Longing for another adventure we hopped in the truck and took off south of the Dallas-Fort Worth metroplex to the Central Texas town of Waco, Texas, with our final destination being that of Homestead Heritage.
If you'd like to see our video on Homestead Heritage you can find it here on our YouTube Channel. Like and subscribe so you don't miss any of our newest adventures!
Homestead Heritage is an agrarian and craft-based, intentional Christian community. The lifestyle of the community stresses simplicity, sustainability, self-sufficiency, cooperation, service and quality craftsmanship. It also strives to live in peaceful coexistence with the land, other people and other faiths.
The community is made up of a 550 acre farm and numerous, small family homesteads.

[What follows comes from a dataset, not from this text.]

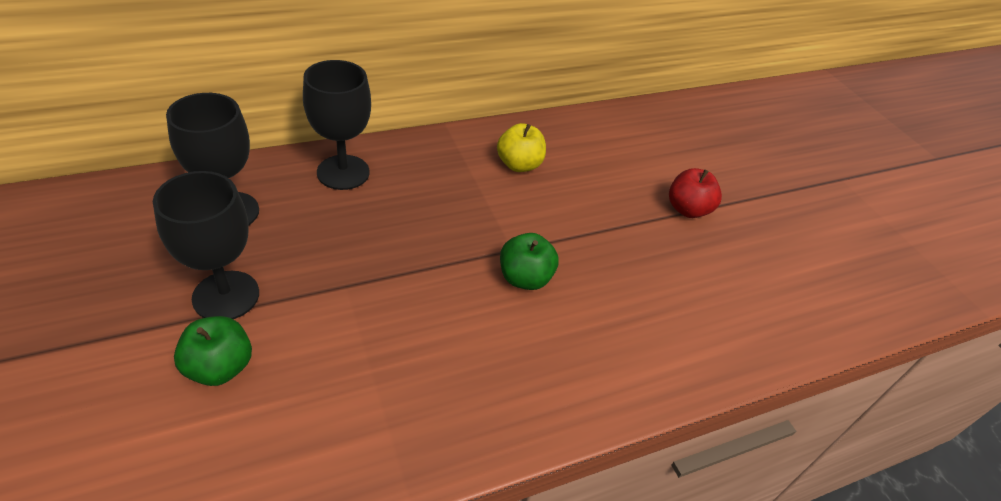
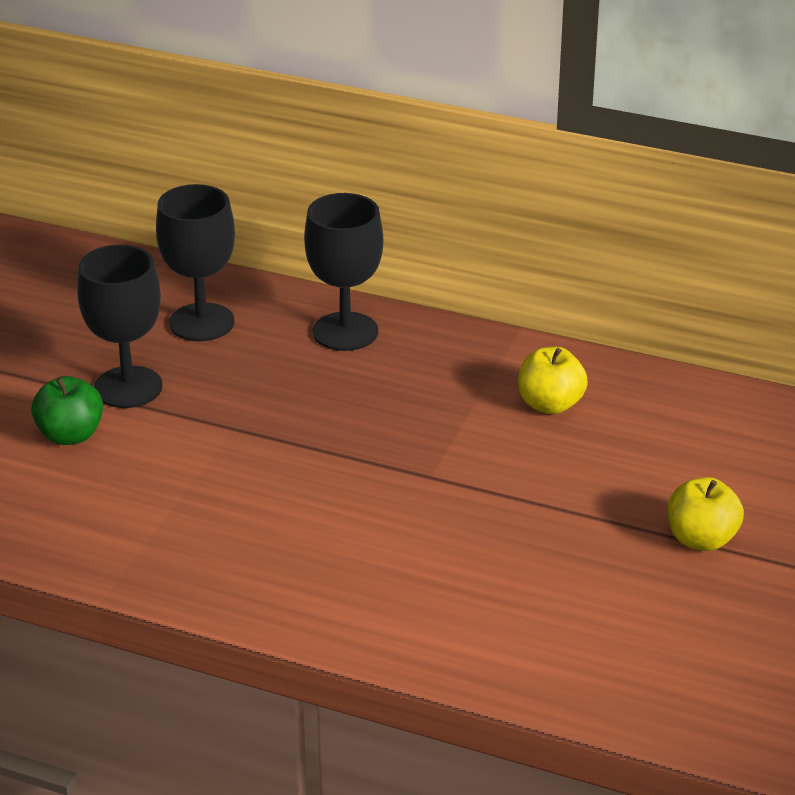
camera: 50 degrees right, 10 degrees down
green apple [500,233,559,290] -> none
red apple [669,168,722,218] -> yellow apple [668,477,744,551]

At the farm they grow wheat, oats, barley, corn, potatoes, sweet potatoes, sweet sorghum, pinto beans and a cornucopia of fruits and vegetables.
It mills its own grains in the community’s water-wheel-run gristmill, which is housed in a historic 250-year-old, hand-hewn, timber-framed mill. It holds an annual sorghum festival, harvesting cane and processing it into sweet syrup through its mule-driven sorghum mill. Whatever farm or ranch-raised produce the community itself doesn’t use is sold through the gristmill, through the community’s restaurant, through its market or else is given away.
Homestead is internationally known for its quality craftsmanship. In its Craft Village, the community has a pottery house, a blacksmith shop, a cheese-making house, a woodworking and fine furniture-making shop, and a fiber-crafts cottage that features spinning, knitting and weaving. These shops are run by award-winning craftsmen and are open year-round to the public.
Homestead furniture makers have won top awards across the country and, by Presidential request, contributed fine pieces to the permanent White House Collection. Their work has been featured in numerous national publications.
The highest quality crafts, which either journeymen or master craftsmen create, are sold year-round in the eighteenth-century barn that the community restored and erected in their Craft Village. Numerous other restored eighteenth and nineteenth century historic structures also serve the community’s own needs as seminar rooms, a weaving and spinning workshop, a gristmill as well as cheese making, bread making and food preservation classrooms.